La primera vez que Javier se acostó con una puta-fina fue cuando ingresó a la Facultad de Derecho. Llamó a su mejor amigo, Rodrigo Abascal, y tras un par de chelas en un bar de Chacarilla, “La Barra”, Rodrigo anunció: “Choche, hoy mojarás el payaso”. Adentro del taxi, chela en mano, Rodrigo le entregó un Durex de la cajita celeste. Bajaron en un edificio moderno, frente al océano Pacífico, específicamente, en pleno Malecón Balta de Miraflores. En el interior, el depa olía a incienso. Los parlantes, en las esquinas, expulsaban una música tenue, entre el saxo y el piano. Una chica de escote rojizo preparaba tragos en una barra. Y, en los sofás, las musas se lucían tras haber descendido del Edén. Ninguna superaba los treinta años. Rodrigo pagó por adelantado y en efectivo: Setecientos dólares en total, trescientos cincuenta la hora de cada uno. Luego, con el pecho erguido, se acercó a una chica llamada Verónika, que resaltaba por su mirada de ardillita. Tras de él, Javier eligió a la señorita que estaba a su lado, Fátima, cuyos ojos verdosos reflejaban esa inocencia, tan putañera, que te inducía a comprar el pasaporte directo al infierno. Fátima se levantó y lo saludó con un besito en la mejilla, casi rozando los labios. Entraron a una de las habitaciones que emanaba un aroma a vainilla. Ella olía muy bien. Entonces, todo comenzó a fluir. Los labios comenzaron a entenderse. Las manos de él en los pechos de ella, en su abdomen, en sus glúteos, y luego, en la puerta del placer. Fátima lo miraba con ternura, como si fuese una madre que lo llevaba de la mano por un sendero perfectamente surreal. Se echaron en la alcoba y ahí nació una pasión prematura, sin intensidad ni salvajismo. Javier culminó la faena echado, boca arriba, y ella encima de él, cabalgando en circulitos, cogiéndole las manos, presintiendo el clímax.
Y es que Javier siempre fue un digno putañero. Siempre pensó que todo, absolutamente todo, incluso la dignidad o las puertas al cielo, tienen un precio, un valor dinerario, un monto a retribuir. En Lima, no pocos jueves, tras algún directorio o cerrar un contrato, solía llamar a Nathaly, una putita deliciosa de veinte años que se la presentó un diplomático en un coctel. Estudiaba administración en la de Lima, cobraba quinientos dólares, y solía aparecer en las fotos de las páginas de Instagram de las discotecas exclusivas. Javier la recogía de la Universidad, entre la mirada atónita de sus amigas. Se escabullían en la suite de algún hotel de la avenida Golf los Incas. Iban directo al grano, sin cariños ni discursos, sin historias ni dramas. Una botella de vino, la infaltable coca y, si Javier no había dormido tres días consecutivos, una lata de energizante combinado con una cápsula de Cialis.
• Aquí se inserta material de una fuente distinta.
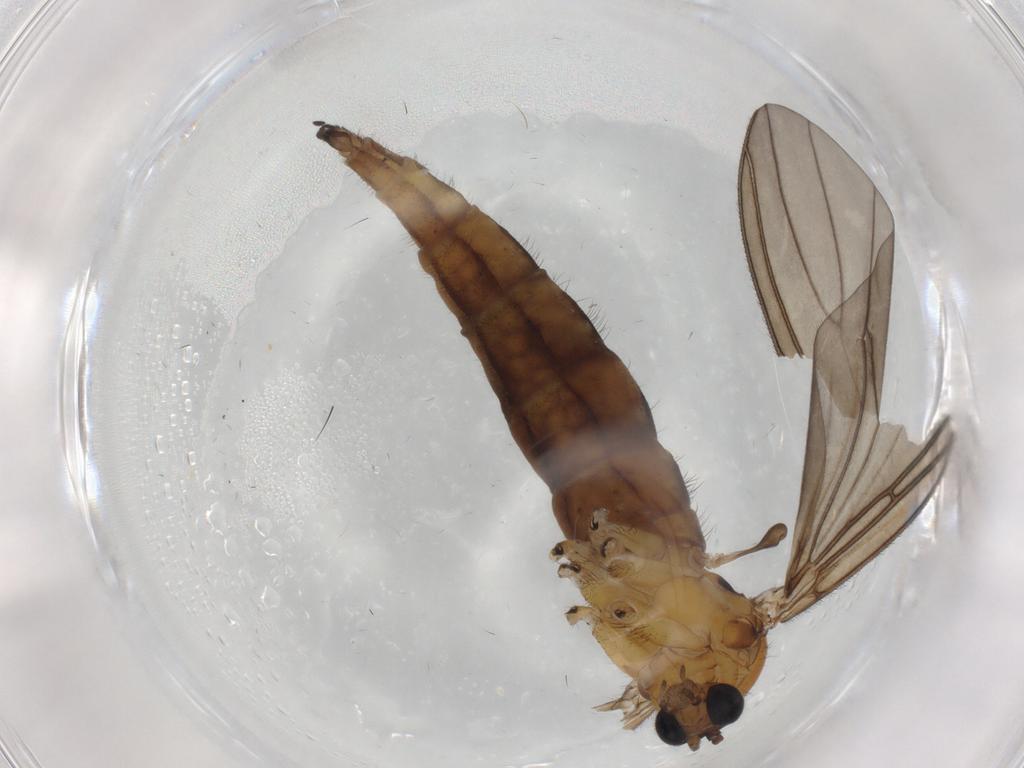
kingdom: Animalia
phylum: Arthropoda
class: Insecta
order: Diptera
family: Sciaridae
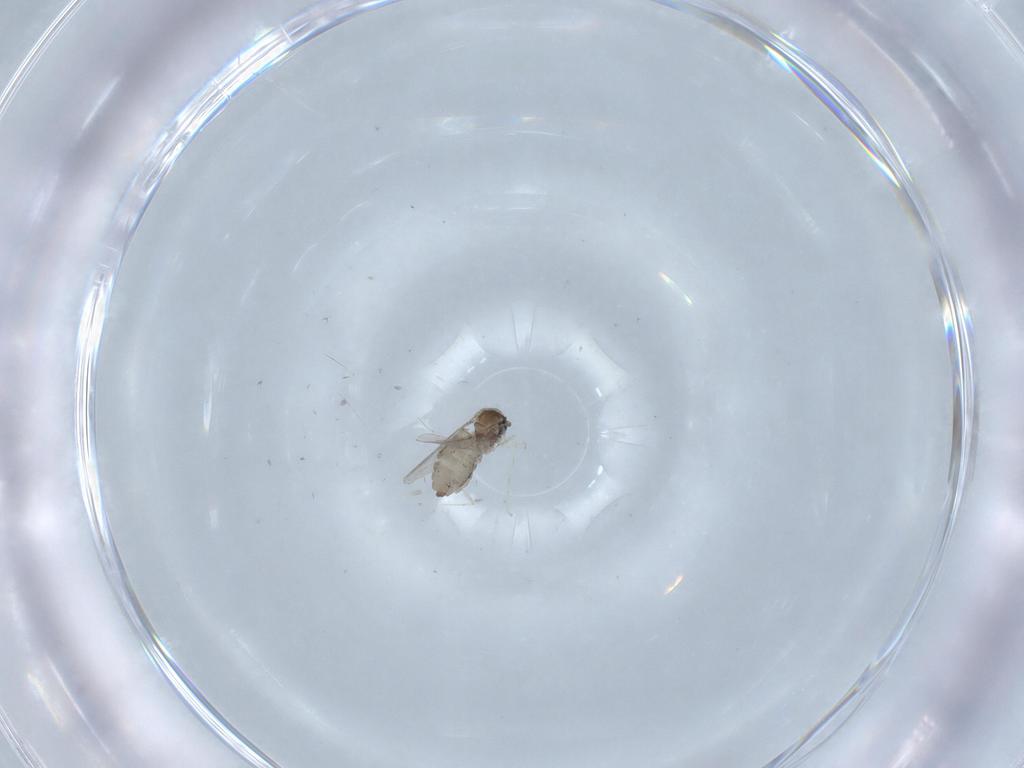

Pero ahora, Javier, erecto y con el corazón en la boca, acepta pagarle los cuatrocientos euros y los cien adicionales del taxi (que por el toque de queda suben la tarifa) para que, cuanto antes, Martha vaya a aliviar sus instintos. “Llego en veinte minutos…”, sentencia. “Cojonudo.” “¿Tienes efectivo?” “Sí, obvio”. “Pues, guay…”, y luego, agrega, con un tono femenino: “Quiero sentirte adentro mío, guapo…”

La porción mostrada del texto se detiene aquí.